Güncelleme Tarihi:
İstanbul Valisi Ali Yerlikaya ev sahipliğinde düzenlenen iftarda farklı dinlerin temsilcileri, başkonsoloslar ve diplomatik temsilcilerle bir araya geldi. Beşiktaş'ta bulunan Çırağan Sarayı'nda düzenlen iftar yemeğine Cumhurbaşkanı Yardımcısı Fuat Oktay da katıldı.
"CAMİLER, KİLİSELER, SİNAGOGLAR YÜZYILLARDIR AYNI SOKAKTA"
İftar yemeğinin ardından konuşan Oktay, "Tarih boyunca coğrafyamız kültürel, dini ve etnik çeşitliliğin; çok renkliliğin, en önemlisi de insanlık vicdanının merkezi olmuştur. İstanbul, bu zenginliğin sembol şehirlerinden birisidir. İnsanlık tarihinde bir mücevher gibi parlayan İstanbul, asırlar boyu farklı inançlara ait mabetlerin bir arada olduğu rüya kentidir. Bir arada yaşama kültürünün eşsiz ilham kaynağıdır. Burada camiler, kiliseler ve sinagoglar yüzyıllardır aynı caddede, aynı sokakta yan yana yükselmektedir. Bugün bizler milletimizin medeniyet yolculuğunu maziden atiye uzanan sağlam bir köprü olarak görüyoruz. Cumhurbaşkanımız liderliğinde geçmişten aldığımız hazineyi geleceğe taşımanın mücadelesini veriyoruz. Politikalarımızı da maziden aldığımız ilhamla belirliyoruz. Bugün de Türkiye'de farklı etnik ve dini gruplar bir arada, kardeşçe yaşamaktadır. Demokrasimizi güçlendirerek ülkemizdeki herkesle birlikte farklı dinlere mensup cemaatlerin özgürlük alanlarını genişleten, haklarını garanti eden çalışmalar yürüttük; bu çalışmalarımıza devam ediyoruz" dedi.
"DÜNYADA EN FAZLA MÜLTECIYE EV SAHIPLIĞI YAPAN ÜLKE KONUMUNDAYIZ"
İnsanları ten rengine göre ayırmadıklarının altını da çizen Oktay, konuşmasında dünyada en çok mülteciye ev sahipliği yapan ülkenin Türkiye olduğuna değindi. Oktay, "Ülkemiz genelinde sahip olduğumuz bu adalet anlayışını dünyanın geri kalanı için de savunuyoruz. Türkiye olarak insanlığın ortak sorunlarına adil ve sürdürülebilir çözümler getirilmesi gerektiğini Cumhurbaşkanımızın sembolleşen ifadesiyle 'Dünya 5'ten büyüktür' diyerek her platformda dile getiriyoruz.
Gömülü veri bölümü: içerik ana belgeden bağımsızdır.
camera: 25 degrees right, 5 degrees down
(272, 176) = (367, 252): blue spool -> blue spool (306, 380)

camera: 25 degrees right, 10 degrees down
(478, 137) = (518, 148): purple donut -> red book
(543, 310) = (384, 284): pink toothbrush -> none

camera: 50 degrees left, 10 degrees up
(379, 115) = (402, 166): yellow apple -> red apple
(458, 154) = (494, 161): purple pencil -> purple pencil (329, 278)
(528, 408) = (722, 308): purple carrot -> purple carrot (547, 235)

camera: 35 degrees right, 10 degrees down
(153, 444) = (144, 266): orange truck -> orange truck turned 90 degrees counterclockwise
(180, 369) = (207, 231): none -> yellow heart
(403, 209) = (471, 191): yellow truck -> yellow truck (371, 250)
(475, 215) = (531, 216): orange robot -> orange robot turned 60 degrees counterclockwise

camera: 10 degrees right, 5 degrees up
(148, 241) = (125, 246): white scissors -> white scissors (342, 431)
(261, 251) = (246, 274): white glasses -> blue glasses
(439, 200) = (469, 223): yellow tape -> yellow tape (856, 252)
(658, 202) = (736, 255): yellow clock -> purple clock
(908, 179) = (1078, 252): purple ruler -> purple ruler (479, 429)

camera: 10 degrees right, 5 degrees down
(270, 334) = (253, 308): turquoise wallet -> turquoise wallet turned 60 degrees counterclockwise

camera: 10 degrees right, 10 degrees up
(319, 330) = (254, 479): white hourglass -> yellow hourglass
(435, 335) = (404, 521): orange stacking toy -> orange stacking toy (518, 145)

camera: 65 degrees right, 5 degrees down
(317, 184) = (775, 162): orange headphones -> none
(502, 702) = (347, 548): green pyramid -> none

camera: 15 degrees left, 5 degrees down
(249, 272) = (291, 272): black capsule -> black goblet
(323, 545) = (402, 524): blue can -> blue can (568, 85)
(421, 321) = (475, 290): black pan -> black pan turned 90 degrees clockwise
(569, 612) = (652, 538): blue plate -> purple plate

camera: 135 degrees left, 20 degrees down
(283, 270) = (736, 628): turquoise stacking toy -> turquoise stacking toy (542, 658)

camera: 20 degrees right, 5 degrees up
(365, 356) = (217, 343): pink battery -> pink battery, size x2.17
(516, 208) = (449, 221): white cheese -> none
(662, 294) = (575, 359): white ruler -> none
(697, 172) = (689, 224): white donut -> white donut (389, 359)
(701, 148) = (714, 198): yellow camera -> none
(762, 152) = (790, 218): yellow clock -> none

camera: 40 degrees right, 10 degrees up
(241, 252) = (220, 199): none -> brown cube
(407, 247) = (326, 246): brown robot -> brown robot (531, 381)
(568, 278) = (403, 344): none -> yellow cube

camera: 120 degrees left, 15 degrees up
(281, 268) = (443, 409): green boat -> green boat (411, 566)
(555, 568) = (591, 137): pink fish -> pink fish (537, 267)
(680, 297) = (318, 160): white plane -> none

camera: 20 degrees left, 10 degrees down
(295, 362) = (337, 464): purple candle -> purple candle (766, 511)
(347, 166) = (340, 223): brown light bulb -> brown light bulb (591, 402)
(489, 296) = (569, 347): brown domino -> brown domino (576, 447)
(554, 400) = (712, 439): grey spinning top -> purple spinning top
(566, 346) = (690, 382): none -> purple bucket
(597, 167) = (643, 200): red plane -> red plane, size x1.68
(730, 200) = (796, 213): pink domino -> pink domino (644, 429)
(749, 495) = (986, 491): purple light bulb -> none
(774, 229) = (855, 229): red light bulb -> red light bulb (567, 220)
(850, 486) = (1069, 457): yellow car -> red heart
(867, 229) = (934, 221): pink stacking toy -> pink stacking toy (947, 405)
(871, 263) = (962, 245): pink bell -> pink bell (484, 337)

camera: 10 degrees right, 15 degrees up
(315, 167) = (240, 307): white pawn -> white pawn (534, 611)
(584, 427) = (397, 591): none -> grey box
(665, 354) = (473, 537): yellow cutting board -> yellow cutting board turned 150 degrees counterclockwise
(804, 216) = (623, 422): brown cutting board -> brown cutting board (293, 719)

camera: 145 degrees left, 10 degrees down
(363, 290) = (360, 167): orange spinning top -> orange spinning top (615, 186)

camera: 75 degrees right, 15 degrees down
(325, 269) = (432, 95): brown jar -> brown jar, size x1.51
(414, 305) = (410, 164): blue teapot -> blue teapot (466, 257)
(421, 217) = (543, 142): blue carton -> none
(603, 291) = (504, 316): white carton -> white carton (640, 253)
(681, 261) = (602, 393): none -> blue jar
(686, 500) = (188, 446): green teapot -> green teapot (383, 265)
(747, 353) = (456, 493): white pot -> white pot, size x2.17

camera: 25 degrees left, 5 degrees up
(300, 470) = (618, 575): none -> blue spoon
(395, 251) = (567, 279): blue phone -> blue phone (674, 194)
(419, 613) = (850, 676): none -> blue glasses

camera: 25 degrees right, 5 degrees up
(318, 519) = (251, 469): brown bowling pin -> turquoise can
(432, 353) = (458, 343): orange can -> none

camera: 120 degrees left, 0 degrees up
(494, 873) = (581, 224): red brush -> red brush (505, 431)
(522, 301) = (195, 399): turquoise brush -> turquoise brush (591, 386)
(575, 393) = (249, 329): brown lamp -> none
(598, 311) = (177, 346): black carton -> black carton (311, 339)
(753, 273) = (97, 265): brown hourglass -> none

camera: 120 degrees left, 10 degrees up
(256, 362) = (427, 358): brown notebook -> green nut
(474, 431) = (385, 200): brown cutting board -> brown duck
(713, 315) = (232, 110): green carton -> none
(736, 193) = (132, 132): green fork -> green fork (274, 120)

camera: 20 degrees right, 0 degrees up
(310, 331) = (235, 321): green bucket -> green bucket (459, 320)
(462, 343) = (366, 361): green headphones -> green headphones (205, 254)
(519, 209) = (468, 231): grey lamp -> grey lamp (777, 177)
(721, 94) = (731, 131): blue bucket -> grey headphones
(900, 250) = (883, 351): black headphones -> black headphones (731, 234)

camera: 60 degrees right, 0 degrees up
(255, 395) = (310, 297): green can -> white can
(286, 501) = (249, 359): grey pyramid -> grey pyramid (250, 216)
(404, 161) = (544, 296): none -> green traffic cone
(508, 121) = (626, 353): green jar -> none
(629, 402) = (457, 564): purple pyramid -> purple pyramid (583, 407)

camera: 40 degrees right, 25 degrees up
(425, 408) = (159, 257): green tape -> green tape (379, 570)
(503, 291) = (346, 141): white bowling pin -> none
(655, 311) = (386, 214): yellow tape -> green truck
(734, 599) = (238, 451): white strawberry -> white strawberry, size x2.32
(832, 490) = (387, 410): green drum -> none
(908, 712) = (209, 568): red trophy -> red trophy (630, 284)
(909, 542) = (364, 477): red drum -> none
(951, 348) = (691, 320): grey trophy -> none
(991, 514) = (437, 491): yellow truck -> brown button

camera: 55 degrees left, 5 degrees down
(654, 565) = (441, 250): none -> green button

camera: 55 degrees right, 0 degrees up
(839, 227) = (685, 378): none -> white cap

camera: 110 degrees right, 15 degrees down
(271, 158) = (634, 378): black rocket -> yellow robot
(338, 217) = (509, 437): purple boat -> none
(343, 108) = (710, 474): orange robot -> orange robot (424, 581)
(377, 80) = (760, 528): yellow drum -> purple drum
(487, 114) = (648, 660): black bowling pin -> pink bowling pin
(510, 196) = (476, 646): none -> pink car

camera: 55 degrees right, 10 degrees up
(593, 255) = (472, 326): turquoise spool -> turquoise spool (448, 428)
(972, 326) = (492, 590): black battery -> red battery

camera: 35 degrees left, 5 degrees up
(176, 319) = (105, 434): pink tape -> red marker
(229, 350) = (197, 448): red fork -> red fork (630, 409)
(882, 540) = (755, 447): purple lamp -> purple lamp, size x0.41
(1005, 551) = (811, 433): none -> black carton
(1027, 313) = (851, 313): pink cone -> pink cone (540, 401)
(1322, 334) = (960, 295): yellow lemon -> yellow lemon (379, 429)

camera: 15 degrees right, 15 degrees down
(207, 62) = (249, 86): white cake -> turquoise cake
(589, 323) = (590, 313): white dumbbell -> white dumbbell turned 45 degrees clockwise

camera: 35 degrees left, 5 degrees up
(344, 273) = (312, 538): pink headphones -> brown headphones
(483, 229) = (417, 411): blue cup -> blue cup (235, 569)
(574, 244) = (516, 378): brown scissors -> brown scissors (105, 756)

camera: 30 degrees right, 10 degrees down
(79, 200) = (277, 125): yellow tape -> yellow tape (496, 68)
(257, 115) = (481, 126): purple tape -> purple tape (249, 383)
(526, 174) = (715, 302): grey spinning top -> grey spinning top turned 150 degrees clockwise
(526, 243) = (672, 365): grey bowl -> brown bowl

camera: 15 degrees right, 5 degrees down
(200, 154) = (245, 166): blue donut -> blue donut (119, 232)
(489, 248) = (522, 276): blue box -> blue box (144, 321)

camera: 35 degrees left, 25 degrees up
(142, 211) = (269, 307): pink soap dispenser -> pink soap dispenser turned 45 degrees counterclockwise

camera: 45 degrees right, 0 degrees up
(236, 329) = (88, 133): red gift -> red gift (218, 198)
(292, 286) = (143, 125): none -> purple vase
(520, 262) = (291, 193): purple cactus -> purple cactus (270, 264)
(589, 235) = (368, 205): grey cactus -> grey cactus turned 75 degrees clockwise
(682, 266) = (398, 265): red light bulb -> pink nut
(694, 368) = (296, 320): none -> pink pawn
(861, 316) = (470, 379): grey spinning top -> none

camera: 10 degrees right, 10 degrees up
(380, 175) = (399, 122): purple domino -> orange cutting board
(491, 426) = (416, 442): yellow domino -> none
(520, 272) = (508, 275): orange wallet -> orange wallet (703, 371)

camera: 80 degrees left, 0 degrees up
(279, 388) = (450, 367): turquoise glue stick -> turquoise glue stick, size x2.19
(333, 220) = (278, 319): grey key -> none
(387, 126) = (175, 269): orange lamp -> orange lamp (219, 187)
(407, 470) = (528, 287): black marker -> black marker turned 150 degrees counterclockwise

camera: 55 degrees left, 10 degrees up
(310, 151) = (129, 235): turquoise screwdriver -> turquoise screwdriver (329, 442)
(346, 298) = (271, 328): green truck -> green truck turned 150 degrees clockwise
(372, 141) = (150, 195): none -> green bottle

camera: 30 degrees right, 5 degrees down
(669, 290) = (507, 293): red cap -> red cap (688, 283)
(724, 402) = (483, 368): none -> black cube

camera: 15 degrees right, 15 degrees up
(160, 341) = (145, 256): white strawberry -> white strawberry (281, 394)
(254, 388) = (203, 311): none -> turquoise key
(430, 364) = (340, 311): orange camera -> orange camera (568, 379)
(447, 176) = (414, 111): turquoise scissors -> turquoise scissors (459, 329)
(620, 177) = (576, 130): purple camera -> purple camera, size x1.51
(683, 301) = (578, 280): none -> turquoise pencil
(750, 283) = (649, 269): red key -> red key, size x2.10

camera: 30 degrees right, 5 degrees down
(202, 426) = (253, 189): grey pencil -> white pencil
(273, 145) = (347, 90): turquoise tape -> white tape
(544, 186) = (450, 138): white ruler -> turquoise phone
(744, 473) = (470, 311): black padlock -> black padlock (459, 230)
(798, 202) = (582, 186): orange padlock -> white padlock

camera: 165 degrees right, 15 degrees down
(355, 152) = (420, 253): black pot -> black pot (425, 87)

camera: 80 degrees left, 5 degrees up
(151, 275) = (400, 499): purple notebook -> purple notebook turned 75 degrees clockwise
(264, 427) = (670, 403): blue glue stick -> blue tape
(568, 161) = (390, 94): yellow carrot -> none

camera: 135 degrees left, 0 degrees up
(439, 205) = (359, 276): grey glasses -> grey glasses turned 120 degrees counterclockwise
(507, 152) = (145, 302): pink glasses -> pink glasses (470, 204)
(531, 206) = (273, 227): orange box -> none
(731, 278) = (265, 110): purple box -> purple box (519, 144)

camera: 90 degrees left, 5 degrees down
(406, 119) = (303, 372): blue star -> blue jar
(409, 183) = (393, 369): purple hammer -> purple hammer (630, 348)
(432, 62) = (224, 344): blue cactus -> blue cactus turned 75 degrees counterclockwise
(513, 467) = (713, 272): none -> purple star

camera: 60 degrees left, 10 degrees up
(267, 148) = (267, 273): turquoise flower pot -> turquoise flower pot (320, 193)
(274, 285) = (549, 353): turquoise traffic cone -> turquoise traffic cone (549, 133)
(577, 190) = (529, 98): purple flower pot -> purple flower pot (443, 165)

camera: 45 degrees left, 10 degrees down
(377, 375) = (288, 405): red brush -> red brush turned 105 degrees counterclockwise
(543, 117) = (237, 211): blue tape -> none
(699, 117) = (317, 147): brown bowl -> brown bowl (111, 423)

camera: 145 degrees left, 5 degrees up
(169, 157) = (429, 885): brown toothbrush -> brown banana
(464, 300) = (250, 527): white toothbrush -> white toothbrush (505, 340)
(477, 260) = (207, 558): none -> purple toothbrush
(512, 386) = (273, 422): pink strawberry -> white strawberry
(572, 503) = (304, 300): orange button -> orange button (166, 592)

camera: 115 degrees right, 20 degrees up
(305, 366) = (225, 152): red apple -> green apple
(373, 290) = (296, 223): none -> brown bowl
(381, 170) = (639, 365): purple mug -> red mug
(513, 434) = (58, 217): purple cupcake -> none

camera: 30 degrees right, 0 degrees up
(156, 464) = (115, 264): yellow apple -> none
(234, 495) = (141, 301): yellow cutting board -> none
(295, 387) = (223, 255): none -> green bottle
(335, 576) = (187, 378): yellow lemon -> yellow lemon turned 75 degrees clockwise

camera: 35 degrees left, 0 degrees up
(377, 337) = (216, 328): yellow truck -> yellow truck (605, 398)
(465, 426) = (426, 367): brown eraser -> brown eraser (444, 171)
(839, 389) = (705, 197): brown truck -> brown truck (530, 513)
Bugün ne yazık ki, dünyanın dört bir yanında ırkçılık, ayrımcılık, yabancı karşıtlığı ve İslam düşmanlığı gibi ideolojiler bireyleri ve toplumları birbirinden uzaklaştırmaktadır. Din adına çatışan, etnisite adına çatışan bir dünyada yaşıyoruz. Hiç bitmeyen çatışmalar maalesef devam ediyor. Yasadışı göç, insan ticareti, sınır aşan suçlar ve terör gibi tehditler büyümeye devam ediyor. Türkiye, uzun yıllardır terörden büyük acılar çekmiş, terörle mücadelede önemli birikim sağlamış bir ülkedir. Bunun için terörle ve onun ayrılmaz bir parçası olarak gördüğümüz radikalleşmeyle mücadelede dünyayı harekete geçirmek için yoğun çaba içindeyiz. Biz farklılıkları zenginlik olarak gören barış ve hoşgörü iklimi altında yaşamayı amaç edinen bir kültürün mirasçılarıyız. Biz, tüm sorunları karşılıklı görüşme ve iş birliği yoluyla çözmekten yanayız. Sürdürülebilir barış ve refah için, sahip olduğumuz potansiyeli dostlarımızla birlikte kullanmaktan yanayız. Dünyada en fazla mülteciye ev sahipliği yapan ülke konumundayız. İnsani yardımların milli gelire oranı açısından dünyada ilk sıralarda yer alıyoruz. Müttefiklerimizle ilişkilerimizi, müttefikliğin ruhuna yakışır şekilde ilerletmekten yana bir duruş sergiliyoruz. Bu irademiz, Rusya-Ukrayna krizinde de somut şekilde görülmektedir. Son dönemde çok yoğun bir diplomasi trafiği gerçekleştirdik. Özellikle Cumhurbaşkanımız gerek bölge gerek dünya liderleri ile sürekli görüşme trafiği içinde oldu ve olmaya da devam ediyor. Biz insani trajedileri mağdurun ten rengine, göz rengine ya da saç rengine göre ayırmıyoruz. Myammar'da, Suriye'de, Yemen'de yaşananlar yüreklerimizi ne kadar yaraladıysa Ukrayna'da yaşanan insani dram da aynı şekilde içimizi acıtmaktadır. Savaş mağduru Ukraynalı yetim çocukları bu süreçte ülkemizde ağırlıyor, daha fazla sivilin zarar görmemesi için diplomatik gayretlerimizi sürdürüyoruz" ifadelerini kullandı.